Молодой Сталин — страница 15 из 100

Следующее стихотворение Сосело, восторженная ода “Луне”, говорит о поэте еще больше. В мире горных ледников, где правит божественное провидение, неистовый и угнетенный изгой стремится к священному лунному свету. В третьем стихотворении Сталин разрабатывает “контраст между буйством природы и человека с одной стороны и гармоничностью птиц, музыки, певцов-поэтов – с другой”.

Четвертое стихотворение наиболее красноречиво. Сталин создает образ пророка, гонимого в своем отечестве, странствующего поэта, которому подносит чашу с ядом его собственный народ. Семнадцатилетний Сталин уже рисует себе “маниакальный” мир, где “великих пророков ожидает лишь травля и убийство”. Если в каком-то стихотворении Сталина “есть avis au lecteur” (“предупреждение читателю”), полагает Рейфилд, то уж точно в этом.

Пятое стихотворение Сталина, посвященное любимому поэту грузин, князю Рафаэлю Эристави[37], принесло ему наряду с “Утром” наибольшую поэтическую славу. Именно оно заставило сталинского “инсайдера” в Госбанке подсказать Сталину, когда устроить ограбление на Эриванской площади. Это стихотворение удостоилось включения в сборник к юбилею Эристави в 1899 году. Здесь упоминаются и струны лиры, и жатва крестьянским серпом.

Последнее стихотворение, “Старец Ниника”, появившееся в социалистическом еженедельнике “Квали” (“Плуг”), сочувственно описывает старого героя, который “внукам сказки говорит”. Это идеализированный образ грузина вроде самого Сталина в старости, который сидел на веранде у Черного моря и потчевал молодежь рассказами о своих приключениях.

Ранние стихи Сталина объясняют его навязчивый, разрушительный интерес к литературе в бытность диктатором, а также почтение – и ревность – к блестящим поэтам, таким как Осип Мандельштам и Борис Пастернак. Суждения этого “кремлевского горца” о литературе и влияние на нее, были, по словам Мандельштама из его знаменитого скабрезного антисталинского стихотворения, “как пудовые гири”; “его толстые пальцы, как черви, жирны”. Но, как ни странно, за обликом хвастливого грубияна и тупоумного филистера скрывался классически образованный литератор с неожиданными познаниями. Мандельштам был прав, когда говорил: “Поэзию уважают только у нас – за нее убивают”.

-- Задание 1 --
В каком издании, согласно отрывку о стихах Сталина, появилось стихотворение «Старец Ниника»?
-- Задание 2 --
Перепишите из отрывка о стихах Сталина фрагмент между словами «Следующее стихотворение Сосело, восторженная» и «точно в этом.» включительно.

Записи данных
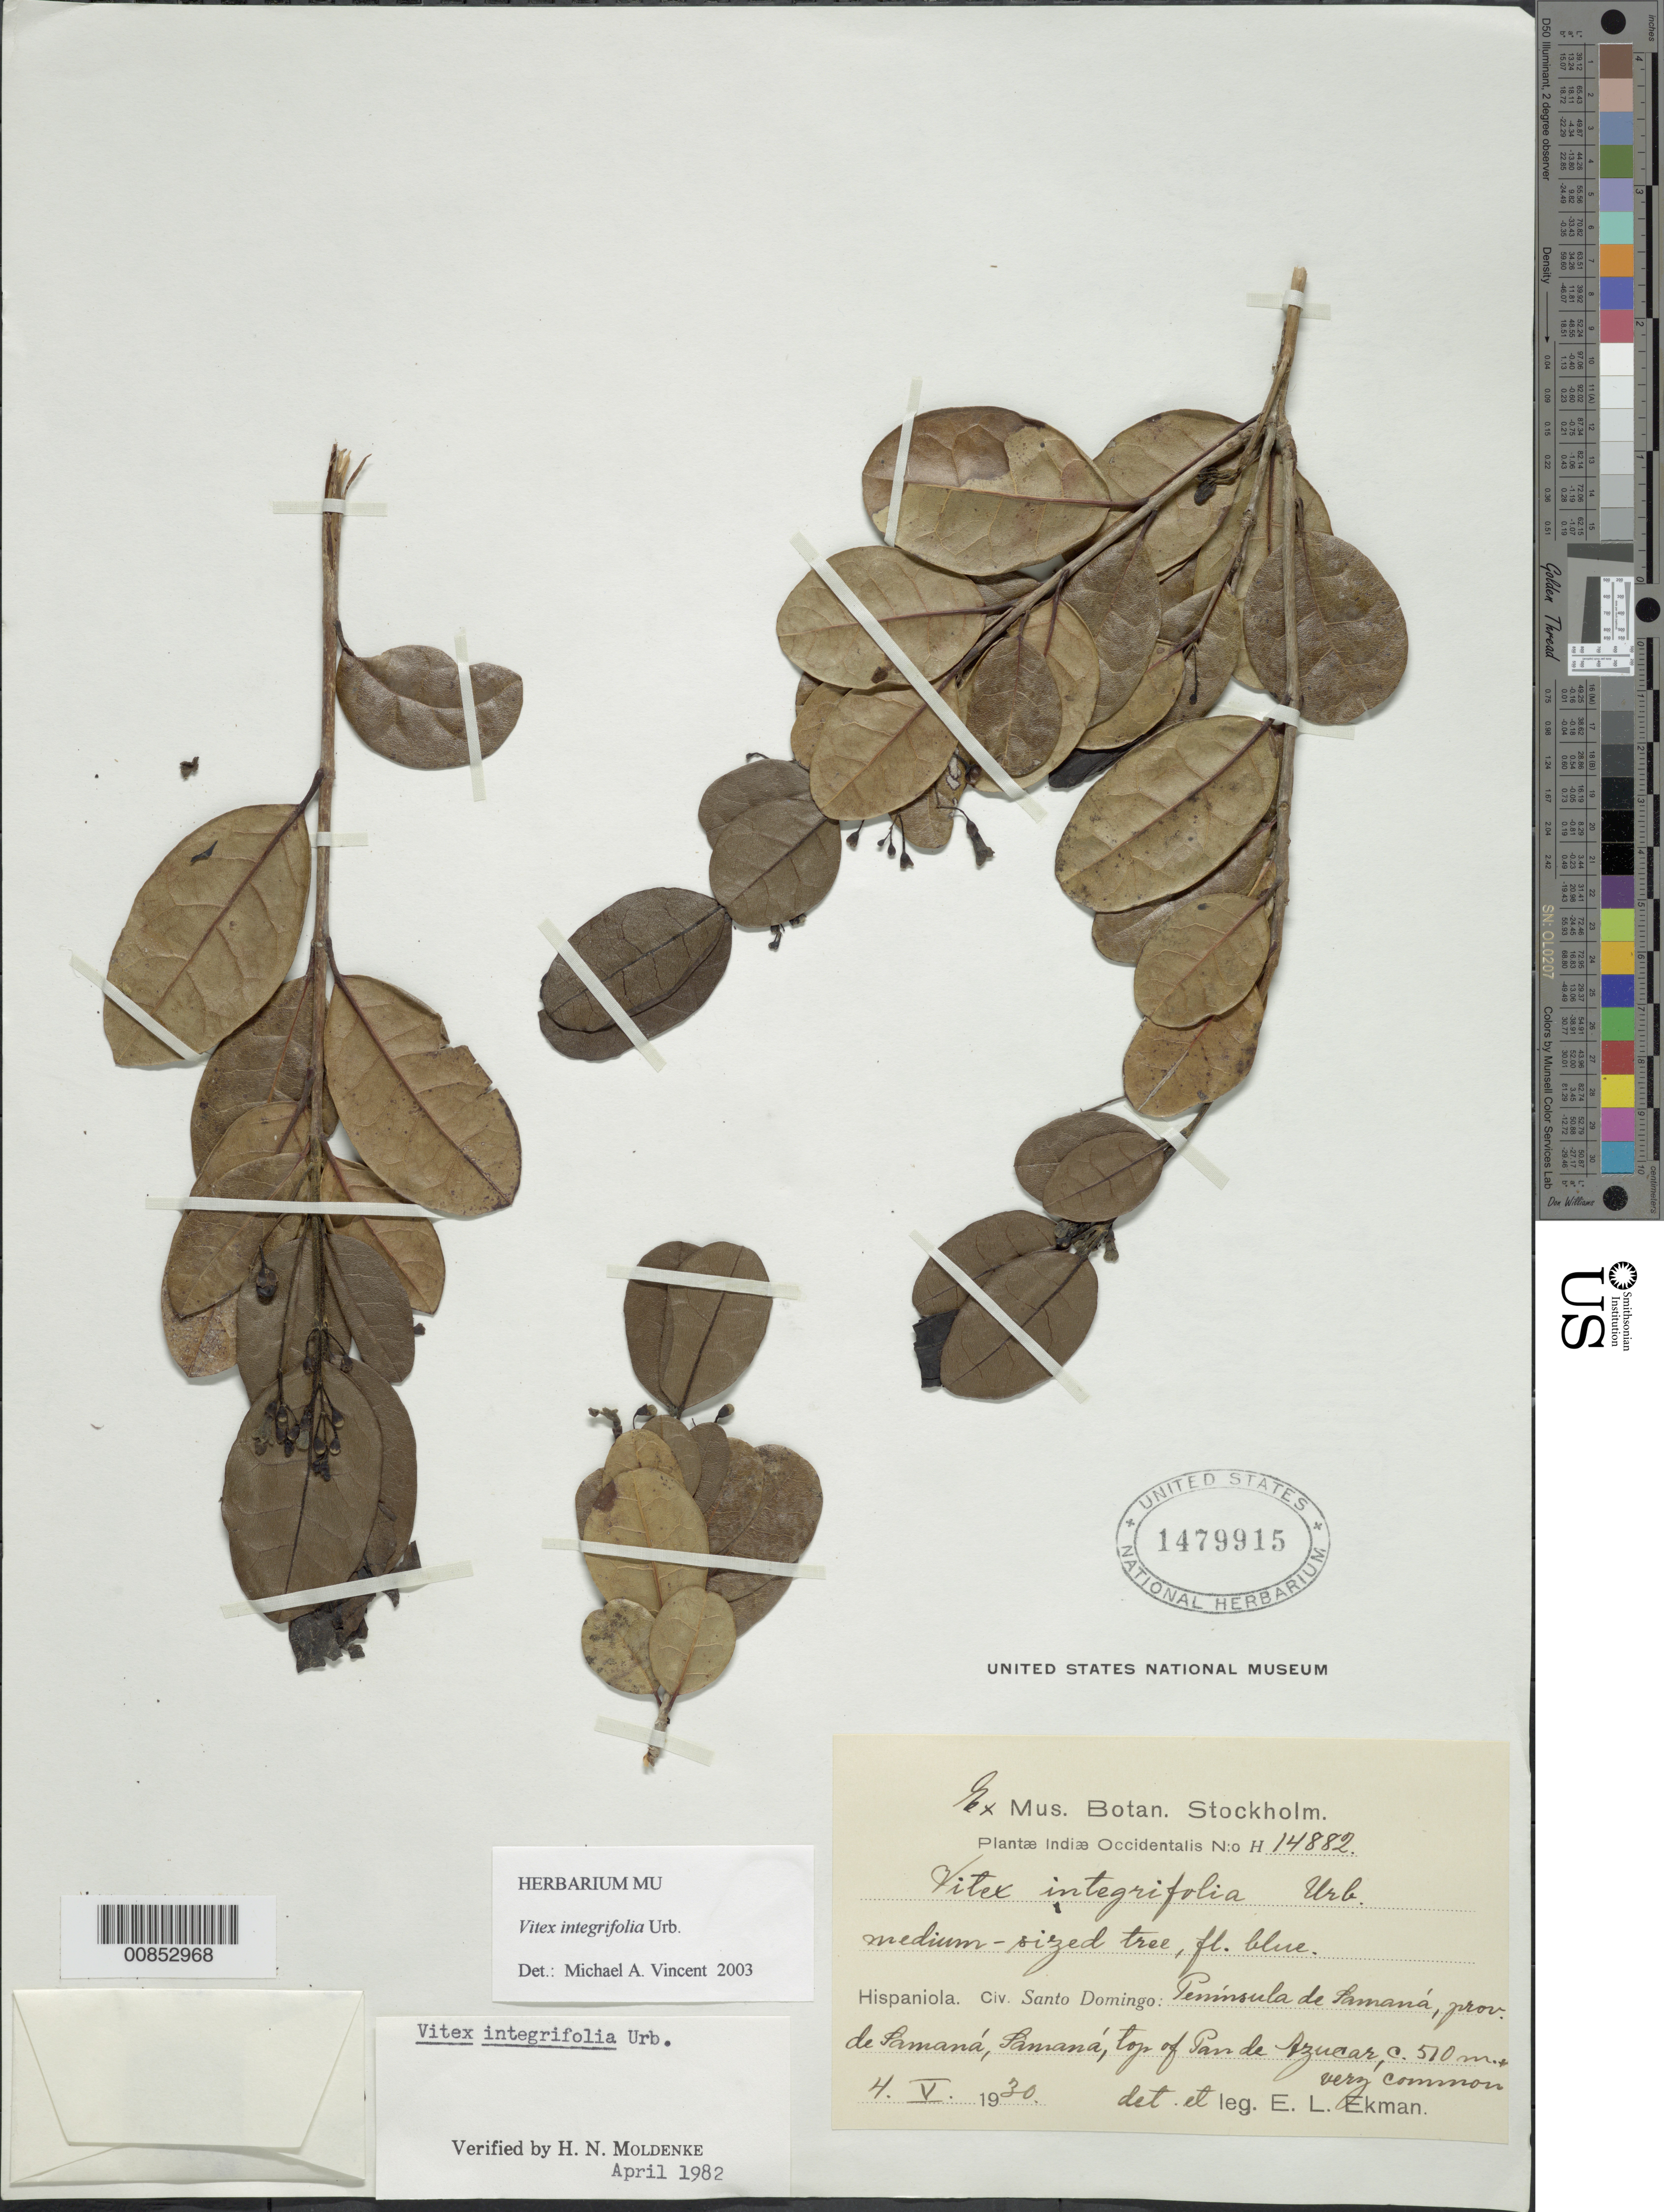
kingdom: Plantae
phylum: Tracheophyta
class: Magnoliopsida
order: Lamiales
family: Lamiaceae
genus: Vitex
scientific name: Vitex integrifolia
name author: Urb.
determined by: Vincent, Michael A.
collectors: E. L. Ekman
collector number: H 14882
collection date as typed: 04 May 1930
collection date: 1930-05-04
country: Dominican Republic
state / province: Samana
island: Hispaniola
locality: Península de Samaná, Samaná, top of Pan de Azucar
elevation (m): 510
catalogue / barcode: US 1479915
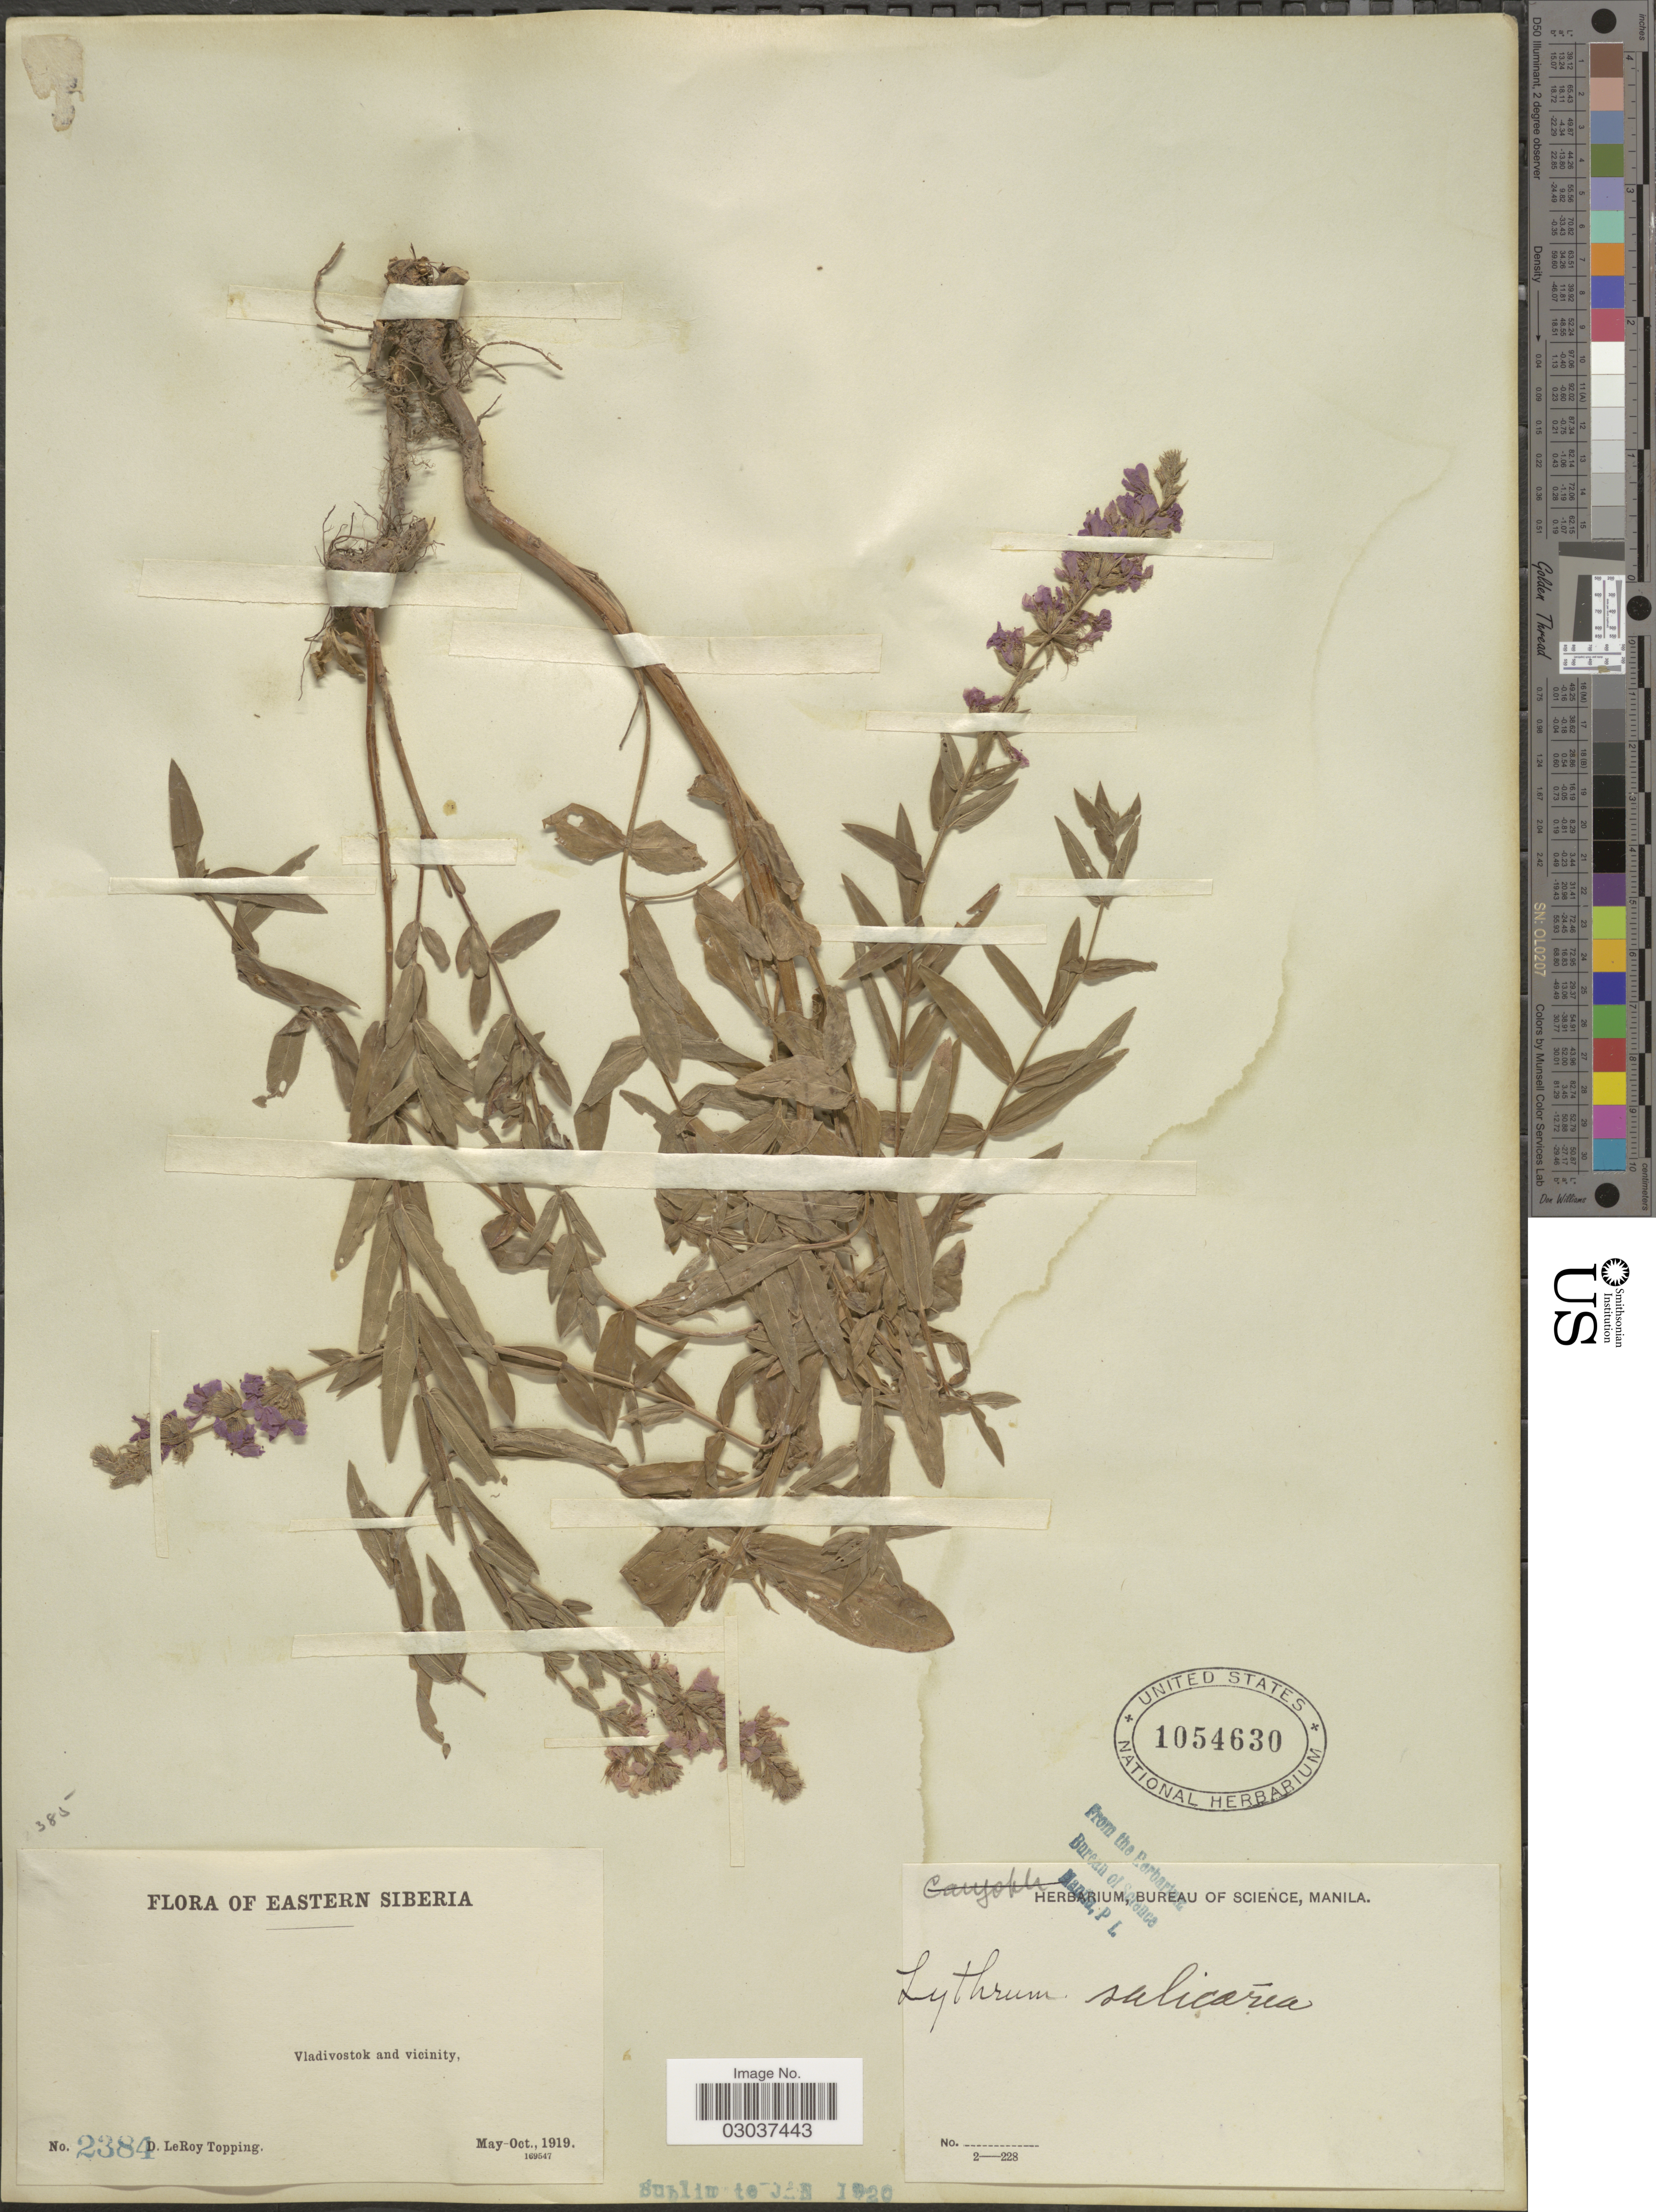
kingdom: Plantae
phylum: Tracheophyta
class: Magnoliopsida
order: Myrtales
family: Lythraceae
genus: Lythrum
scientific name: Lythrum salicaria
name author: L.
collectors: D. L. Topping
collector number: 2384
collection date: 1919-05/1919-10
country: Russian Federation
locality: Eastern Siberia. Vladivostok and vicinity.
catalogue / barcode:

-- Ответ 1 --
В социалистическом еженедельнике «Квали» («Плуг»).

-- Ответ 2 --
Следующее стихотворение Сосело, восторженная ода “Луне”, говорит о поэте еще больше. В мире горных ледников, где правит божественное провидение, неистовый и угнетенный изгой стремится к священному лунному свету. В третьем стихотворении Сталин разрабатывает “контраст между буйством природы и человека с одной стороны и гармоничностью птиц, музыки, певцов-поэтов – с другой”.

Четвертое стихотворение наиболее красноречиво. Сталин создает образ пророка, гонимого в своем отечестве, странствующего поэта, которому подносит чашу с ядом его собственный народ. Семнадцатилетний Сталин уже рисует себе “маниакальный” мир, где “великих пророков ожидает лишь травля и убийство”. Если в каком-то стихотворении Сталина “есть avis au lecteur” (“предупреждение читателю”), полагает Рейфилд, то уж точно в этом.